Readers buy again, sometimes without money, free shelves, or desire. But it's free. Freebies don't make money. Publishers are working to return the money they have invested, bookstores are losing money .

NOW WE ARE HERE.

What will happen next? Next up will be Black Friday, which will not produce systemic growth-where else, if there were already three books for the price of two, five for the price of three, and even seven for the price of four. It is impossible to reduce prices further. They showed the bottom. Even on the Internet, the price of Google promotion is already higher than the possible profit. Bestsellers and long sellers have already been printed.

If there is no full-fledged Black Friday, at least some, it will eat up the traditional December growth. After the holidays, the hangover will begin, with the closure of those businesses that saw the fall and winter season as their last chance. Those who are strong will continue to enter the market. This applies to both publishers and bookstores .

Who will be responsible for everything? The printing houses that will be forced to shut down. Today, the four-month waiting list has dissolved. Now it is two to three weeks long. There are foreign orders. There are expectations that the production of textbooks-26 will begin not in the summer, but at least in April. This is all.

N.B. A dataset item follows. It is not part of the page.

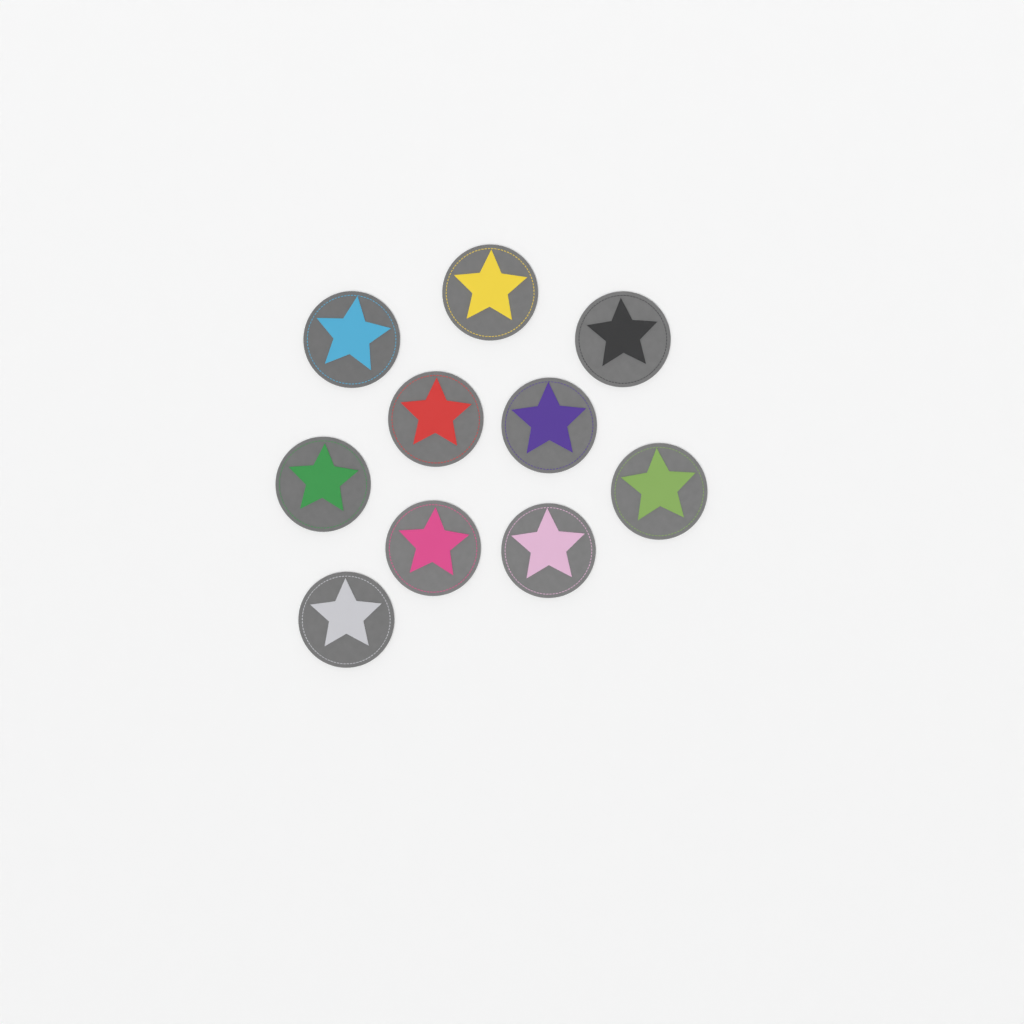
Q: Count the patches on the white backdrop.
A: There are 10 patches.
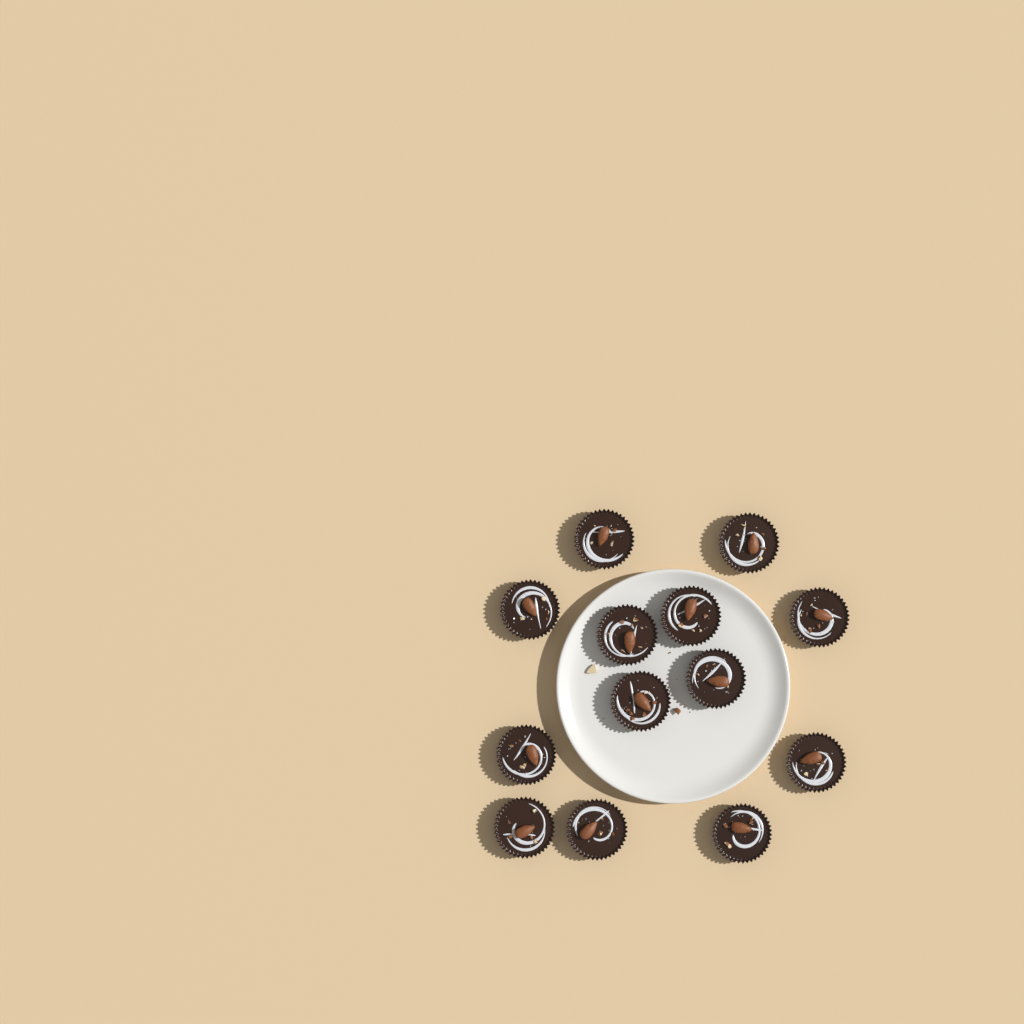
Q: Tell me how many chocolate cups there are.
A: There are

Someone can tell me where I am wrong in my calculations?

And the solution. There are three of them. None of them will appeal to the public reading.

The first story is about traditional medicines. The state is finally launching a library program for the first time in five years. uAH 500 million is a cautious figure, a third of the minimum restoration standards laid down in the rules (5% of the funds). To be honest, we need UAH 2 billion (which is the average annual write-off).

Plot two. A delayed crisis. The government removes restrictions that prevent publishers from receiving loans under the 5-7-9 program like other producers. Some will use the resource to fill the last niches in the market, others will self-destruct. We'll see .

Plot three. A large roundtable discussion between publishers, sellers, printers, and the government. A package of laws: a single price, discount rules, a stock replacement program, the same lending, but most importantly, self-restraint for survival.